DATA FOR THE TASK:
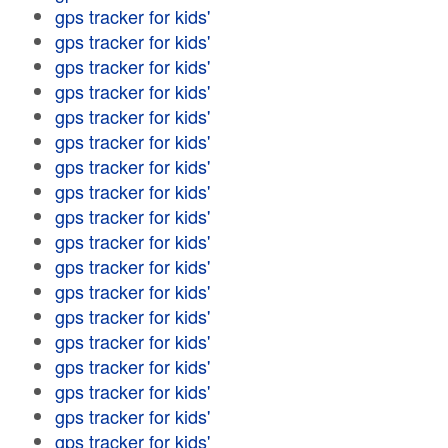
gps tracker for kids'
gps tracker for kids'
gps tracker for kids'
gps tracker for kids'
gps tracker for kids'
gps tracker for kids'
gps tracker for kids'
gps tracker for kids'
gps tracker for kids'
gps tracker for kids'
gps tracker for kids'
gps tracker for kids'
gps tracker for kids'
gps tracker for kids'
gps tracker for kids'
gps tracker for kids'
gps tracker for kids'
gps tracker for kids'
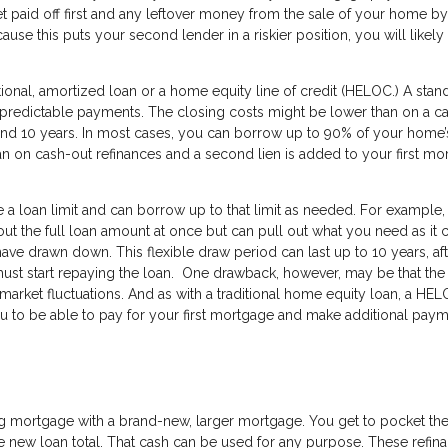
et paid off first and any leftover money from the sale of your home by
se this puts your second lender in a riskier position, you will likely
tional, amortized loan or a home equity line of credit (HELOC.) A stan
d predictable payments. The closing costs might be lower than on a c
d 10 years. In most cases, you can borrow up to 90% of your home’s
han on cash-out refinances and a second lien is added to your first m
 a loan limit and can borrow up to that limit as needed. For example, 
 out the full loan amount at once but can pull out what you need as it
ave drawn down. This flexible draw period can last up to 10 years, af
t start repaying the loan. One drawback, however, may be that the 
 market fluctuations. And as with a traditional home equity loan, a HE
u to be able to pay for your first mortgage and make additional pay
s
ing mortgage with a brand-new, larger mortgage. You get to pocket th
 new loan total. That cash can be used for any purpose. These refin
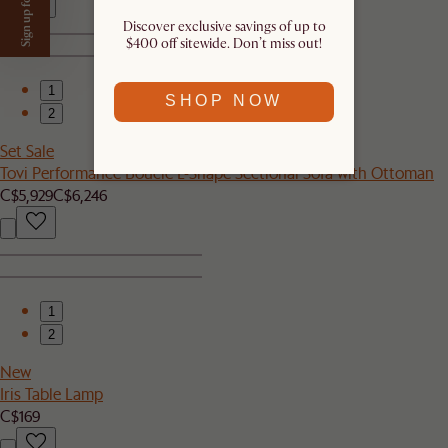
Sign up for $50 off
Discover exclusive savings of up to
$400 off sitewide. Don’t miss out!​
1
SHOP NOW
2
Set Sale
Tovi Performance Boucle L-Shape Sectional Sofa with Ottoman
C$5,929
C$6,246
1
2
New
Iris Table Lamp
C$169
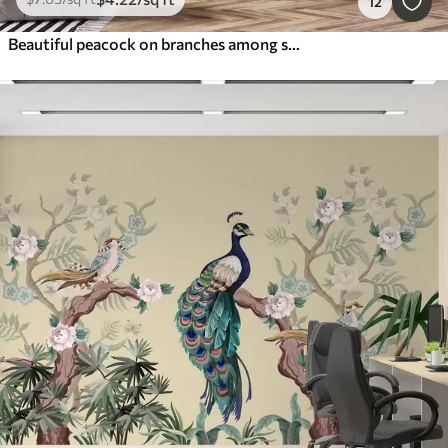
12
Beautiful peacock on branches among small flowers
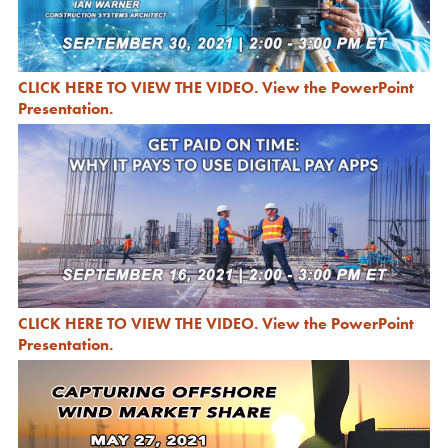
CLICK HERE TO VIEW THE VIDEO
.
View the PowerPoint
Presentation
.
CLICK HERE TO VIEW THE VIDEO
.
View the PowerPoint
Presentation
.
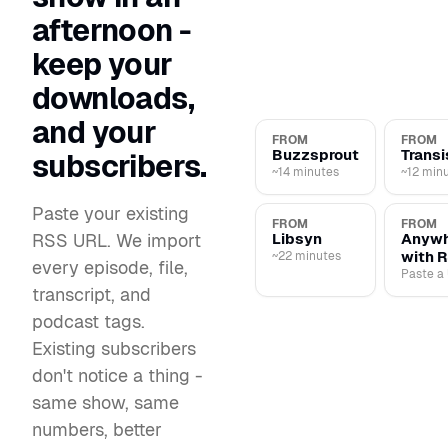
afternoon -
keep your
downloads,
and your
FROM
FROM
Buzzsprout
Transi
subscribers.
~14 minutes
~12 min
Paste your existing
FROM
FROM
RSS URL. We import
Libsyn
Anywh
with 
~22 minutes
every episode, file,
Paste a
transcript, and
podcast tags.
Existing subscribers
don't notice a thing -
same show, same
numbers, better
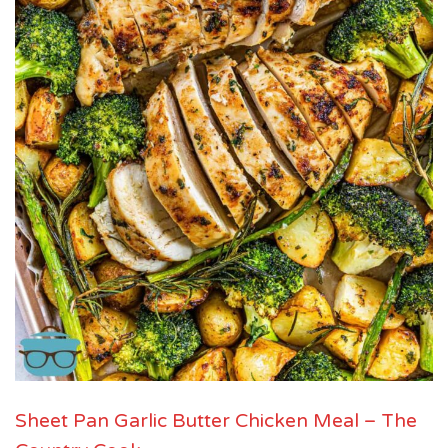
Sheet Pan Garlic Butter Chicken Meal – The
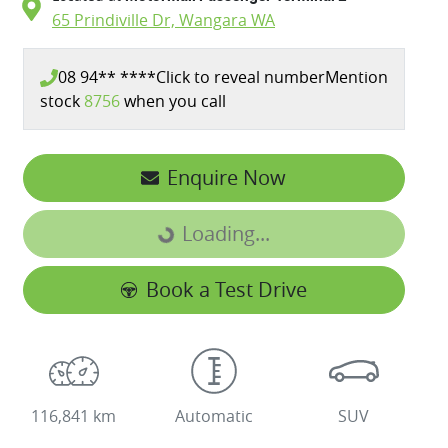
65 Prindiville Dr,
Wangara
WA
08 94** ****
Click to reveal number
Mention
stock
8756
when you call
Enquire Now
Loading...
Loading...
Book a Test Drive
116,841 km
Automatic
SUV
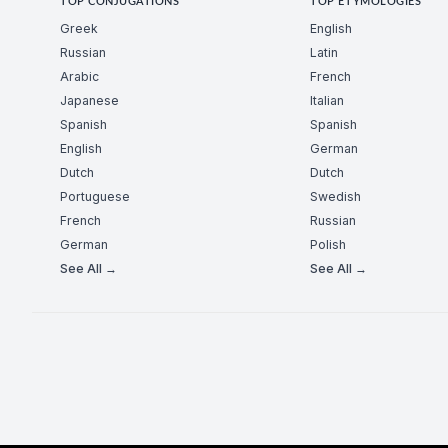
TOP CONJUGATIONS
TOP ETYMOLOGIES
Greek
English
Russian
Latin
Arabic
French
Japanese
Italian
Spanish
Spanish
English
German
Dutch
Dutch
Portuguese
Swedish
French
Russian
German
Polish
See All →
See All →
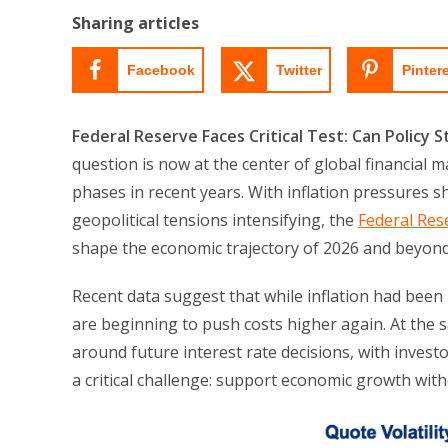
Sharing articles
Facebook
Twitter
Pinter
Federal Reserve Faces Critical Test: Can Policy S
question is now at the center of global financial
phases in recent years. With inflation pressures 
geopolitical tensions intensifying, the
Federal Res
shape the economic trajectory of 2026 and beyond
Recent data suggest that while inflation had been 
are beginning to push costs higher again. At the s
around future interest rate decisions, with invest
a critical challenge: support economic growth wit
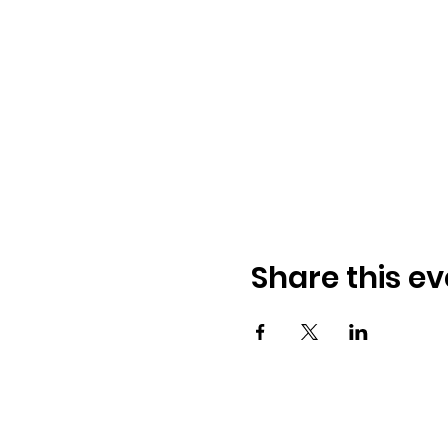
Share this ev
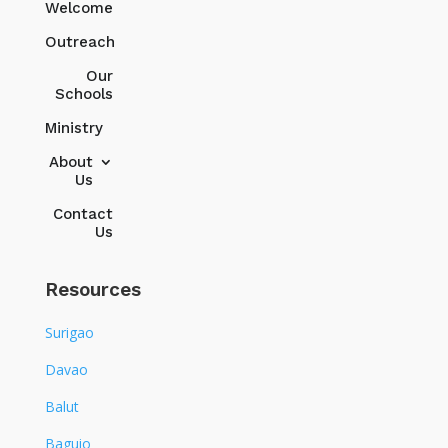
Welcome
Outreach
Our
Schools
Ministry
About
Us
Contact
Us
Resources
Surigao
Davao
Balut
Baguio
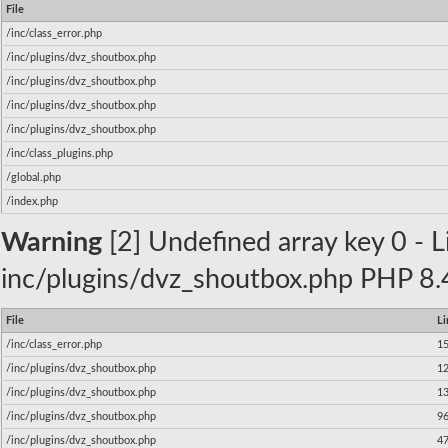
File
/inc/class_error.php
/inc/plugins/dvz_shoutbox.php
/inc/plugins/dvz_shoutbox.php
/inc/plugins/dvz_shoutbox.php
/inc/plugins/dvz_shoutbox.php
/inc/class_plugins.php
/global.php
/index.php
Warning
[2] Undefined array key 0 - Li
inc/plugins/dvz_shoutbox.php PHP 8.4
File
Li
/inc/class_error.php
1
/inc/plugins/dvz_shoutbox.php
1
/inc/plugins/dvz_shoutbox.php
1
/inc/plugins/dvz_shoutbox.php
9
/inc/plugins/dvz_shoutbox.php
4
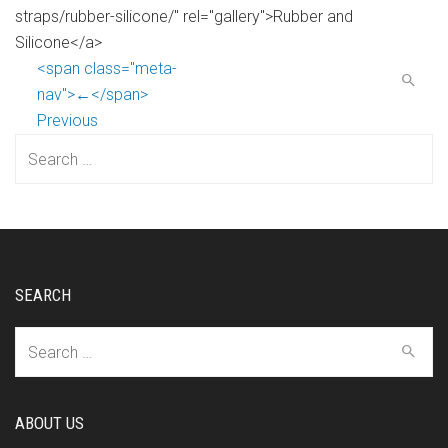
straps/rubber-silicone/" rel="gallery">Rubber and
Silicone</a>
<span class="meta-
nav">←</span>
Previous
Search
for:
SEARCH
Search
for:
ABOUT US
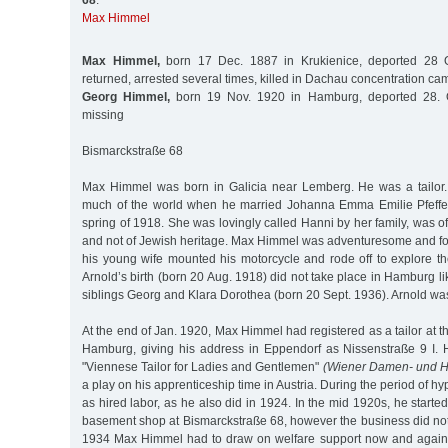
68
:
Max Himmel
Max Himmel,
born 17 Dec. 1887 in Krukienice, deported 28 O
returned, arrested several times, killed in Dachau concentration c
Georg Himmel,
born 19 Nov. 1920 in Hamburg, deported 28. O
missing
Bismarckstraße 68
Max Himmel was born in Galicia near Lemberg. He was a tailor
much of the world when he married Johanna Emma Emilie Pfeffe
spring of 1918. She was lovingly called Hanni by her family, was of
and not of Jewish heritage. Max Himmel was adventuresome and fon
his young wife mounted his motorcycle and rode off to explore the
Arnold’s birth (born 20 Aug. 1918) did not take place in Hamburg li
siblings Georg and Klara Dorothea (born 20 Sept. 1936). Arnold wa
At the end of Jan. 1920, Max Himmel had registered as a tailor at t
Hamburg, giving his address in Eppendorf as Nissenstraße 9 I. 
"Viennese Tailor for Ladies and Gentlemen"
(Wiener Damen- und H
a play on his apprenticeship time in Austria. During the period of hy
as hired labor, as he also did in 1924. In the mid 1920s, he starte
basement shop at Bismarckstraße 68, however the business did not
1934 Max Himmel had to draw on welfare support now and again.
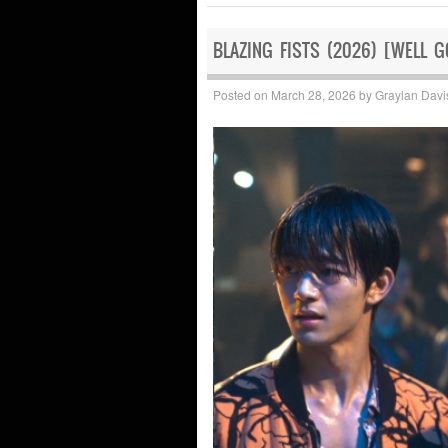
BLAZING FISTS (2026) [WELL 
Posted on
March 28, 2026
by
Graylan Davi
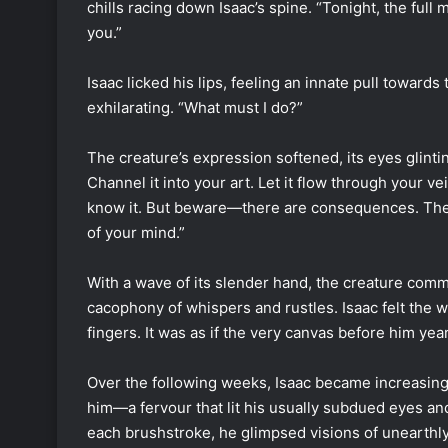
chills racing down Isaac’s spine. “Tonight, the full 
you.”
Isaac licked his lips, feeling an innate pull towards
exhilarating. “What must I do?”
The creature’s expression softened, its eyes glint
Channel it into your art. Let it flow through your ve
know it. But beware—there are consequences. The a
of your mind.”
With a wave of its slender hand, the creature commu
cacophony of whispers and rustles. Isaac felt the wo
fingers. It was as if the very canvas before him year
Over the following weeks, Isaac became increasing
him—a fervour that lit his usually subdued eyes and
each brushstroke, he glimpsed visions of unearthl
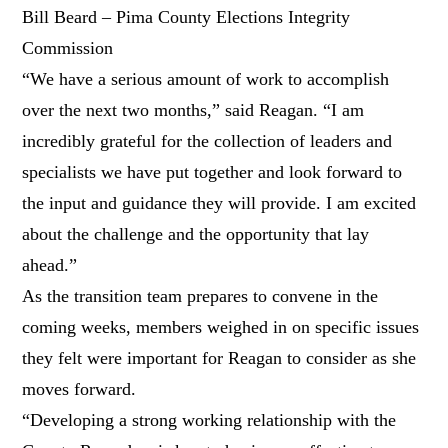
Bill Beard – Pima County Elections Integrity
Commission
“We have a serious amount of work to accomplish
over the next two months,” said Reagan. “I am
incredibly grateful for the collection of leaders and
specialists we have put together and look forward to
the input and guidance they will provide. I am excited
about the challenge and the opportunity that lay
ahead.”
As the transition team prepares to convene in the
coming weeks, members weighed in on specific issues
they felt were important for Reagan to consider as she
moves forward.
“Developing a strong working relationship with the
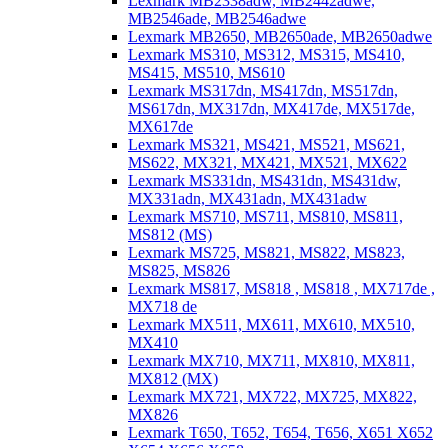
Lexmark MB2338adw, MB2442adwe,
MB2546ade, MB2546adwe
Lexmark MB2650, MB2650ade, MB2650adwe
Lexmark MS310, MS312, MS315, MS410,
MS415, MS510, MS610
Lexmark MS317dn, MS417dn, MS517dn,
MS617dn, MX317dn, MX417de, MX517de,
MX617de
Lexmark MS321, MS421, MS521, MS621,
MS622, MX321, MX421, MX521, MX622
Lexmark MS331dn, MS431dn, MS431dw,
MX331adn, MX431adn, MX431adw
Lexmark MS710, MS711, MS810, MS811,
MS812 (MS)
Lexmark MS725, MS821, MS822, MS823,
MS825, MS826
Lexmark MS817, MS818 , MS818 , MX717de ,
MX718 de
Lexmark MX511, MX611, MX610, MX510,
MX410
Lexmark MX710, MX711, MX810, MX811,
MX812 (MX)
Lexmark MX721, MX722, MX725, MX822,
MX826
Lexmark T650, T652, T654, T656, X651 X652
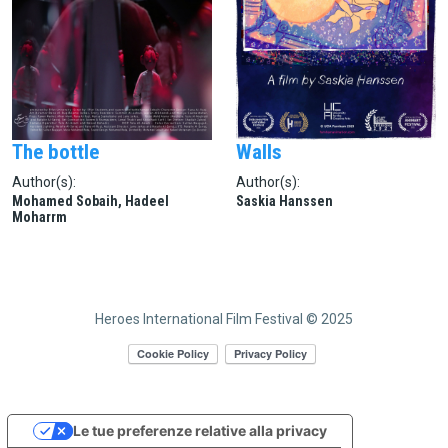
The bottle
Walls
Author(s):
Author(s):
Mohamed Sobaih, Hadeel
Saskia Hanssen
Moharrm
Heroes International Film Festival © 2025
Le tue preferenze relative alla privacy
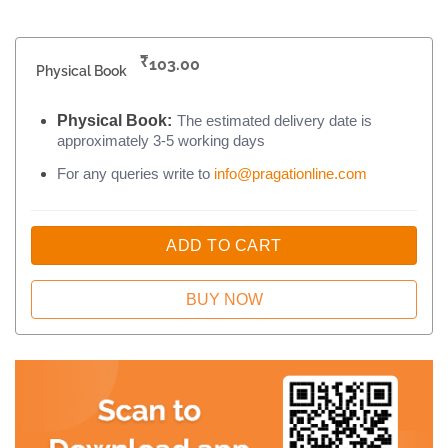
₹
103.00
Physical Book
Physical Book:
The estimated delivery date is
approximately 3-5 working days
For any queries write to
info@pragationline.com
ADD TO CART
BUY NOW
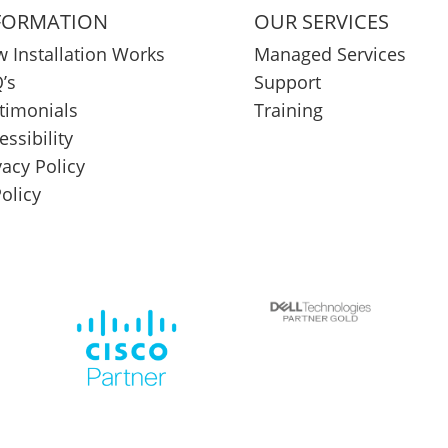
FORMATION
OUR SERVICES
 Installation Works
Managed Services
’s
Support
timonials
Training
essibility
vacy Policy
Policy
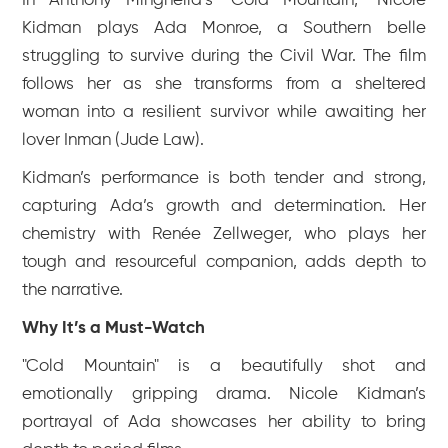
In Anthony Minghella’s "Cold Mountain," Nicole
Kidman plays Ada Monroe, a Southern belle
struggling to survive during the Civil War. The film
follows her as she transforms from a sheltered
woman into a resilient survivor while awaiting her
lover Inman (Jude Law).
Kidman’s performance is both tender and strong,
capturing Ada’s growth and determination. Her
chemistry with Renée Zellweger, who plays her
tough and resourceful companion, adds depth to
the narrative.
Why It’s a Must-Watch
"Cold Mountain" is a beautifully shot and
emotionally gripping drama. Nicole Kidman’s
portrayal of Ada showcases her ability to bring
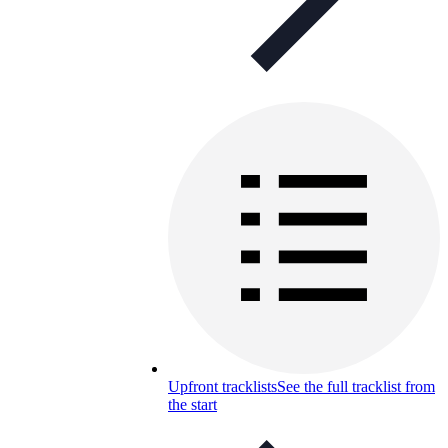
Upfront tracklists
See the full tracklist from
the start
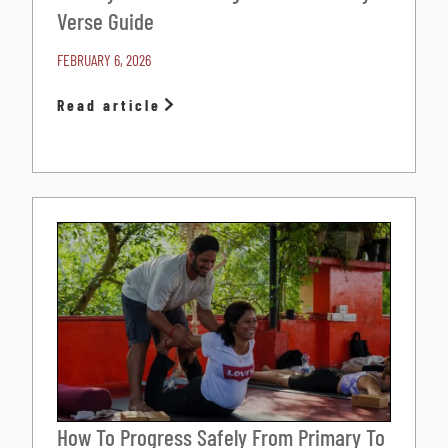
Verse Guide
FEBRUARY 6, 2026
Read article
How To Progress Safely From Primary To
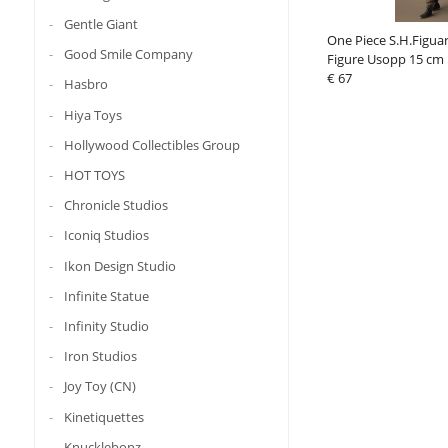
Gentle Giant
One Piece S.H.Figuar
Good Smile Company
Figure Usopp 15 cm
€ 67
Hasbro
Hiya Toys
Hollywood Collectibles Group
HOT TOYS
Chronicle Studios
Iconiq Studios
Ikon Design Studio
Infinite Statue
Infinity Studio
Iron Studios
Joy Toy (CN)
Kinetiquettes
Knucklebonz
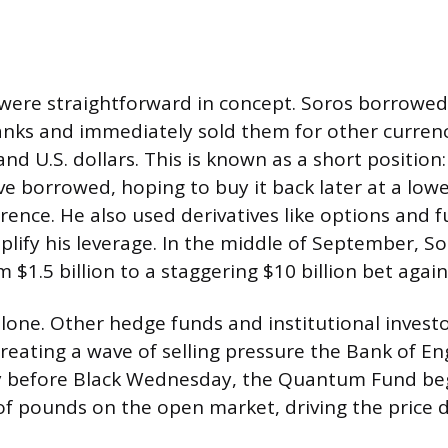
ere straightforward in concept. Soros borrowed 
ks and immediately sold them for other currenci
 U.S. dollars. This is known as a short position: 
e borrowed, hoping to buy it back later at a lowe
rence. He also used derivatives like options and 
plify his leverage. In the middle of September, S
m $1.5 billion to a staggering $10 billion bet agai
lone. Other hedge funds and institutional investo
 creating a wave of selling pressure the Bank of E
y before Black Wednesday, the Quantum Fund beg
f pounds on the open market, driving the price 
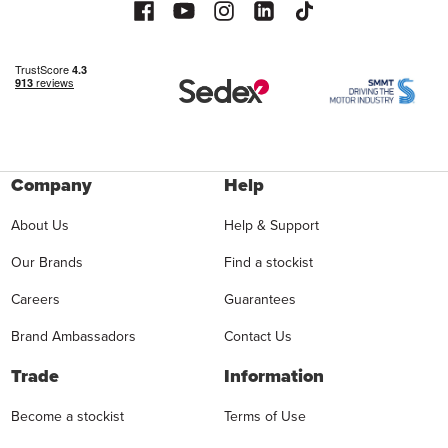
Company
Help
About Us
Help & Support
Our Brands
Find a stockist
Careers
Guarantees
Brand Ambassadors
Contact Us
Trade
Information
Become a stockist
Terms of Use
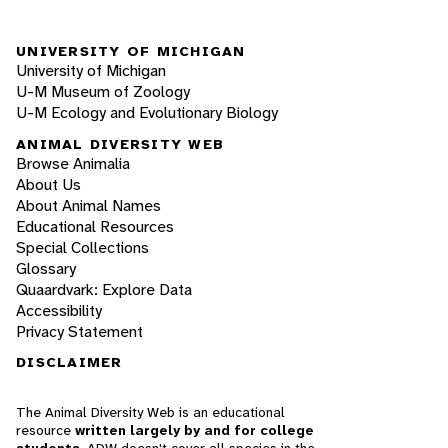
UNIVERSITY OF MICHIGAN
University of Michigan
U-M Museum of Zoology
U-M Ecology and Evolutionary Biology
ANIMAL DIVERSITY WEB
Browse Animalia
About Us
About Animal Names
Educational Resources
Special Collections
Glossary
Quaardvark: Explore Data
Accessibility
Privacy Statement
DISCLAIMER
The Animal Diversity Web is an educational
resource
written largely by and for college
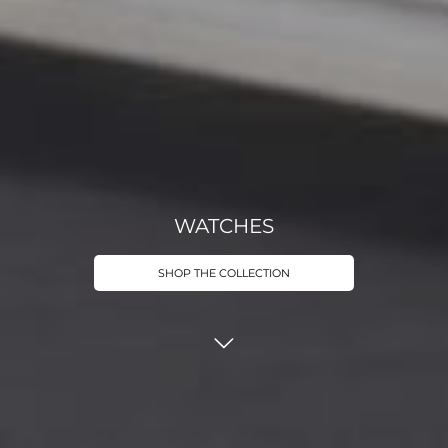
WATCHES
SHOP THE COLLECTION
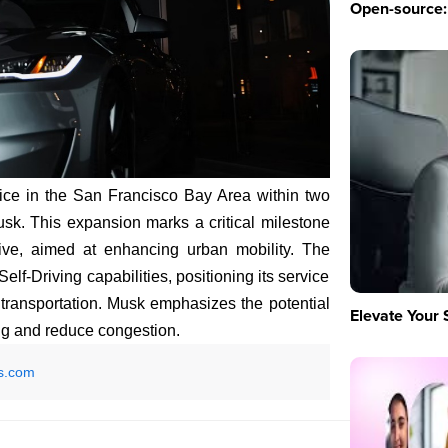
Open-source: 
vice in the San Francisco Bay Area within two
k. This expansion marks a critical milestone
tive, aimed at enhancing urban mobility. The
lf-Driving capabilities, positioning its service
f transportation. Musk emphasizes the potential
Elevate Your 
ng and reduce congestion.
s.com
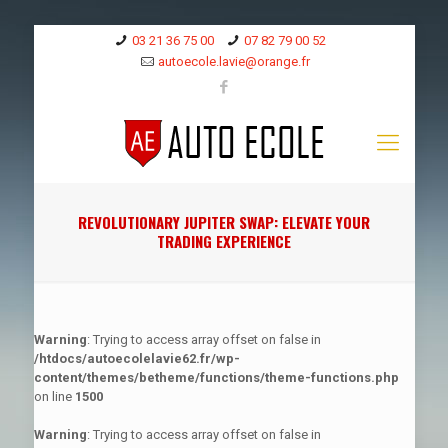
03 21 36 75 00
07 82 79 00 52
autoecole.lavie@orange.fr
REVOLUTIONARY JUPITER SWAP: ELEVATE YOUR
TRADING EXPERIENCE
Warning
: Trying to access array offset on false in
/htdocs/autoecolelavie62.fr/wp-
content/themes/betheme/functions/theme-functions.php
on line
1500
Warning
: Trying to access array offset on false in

WORK TASK: Edit the material from the line with "Bill Beard – Pima County Elections Integrity" up to and including the line with "As the transition", replacing "grateful" with "thankful" and leaving everything else unchanged.

RESULT OF THE TASK:
Bill Beard – Pima County Elections Integrity
Commission
“We have a serious amount of work to accomplish
over the next two months,” said Reagan. “I am
incredibly thankful for the collection of leaders and
specialists we have put together and look forward to
the input and guidance they will provide. I am excited
about the challenge and the opportunity that lay
ahead.”
As the transition team prepares to convene in the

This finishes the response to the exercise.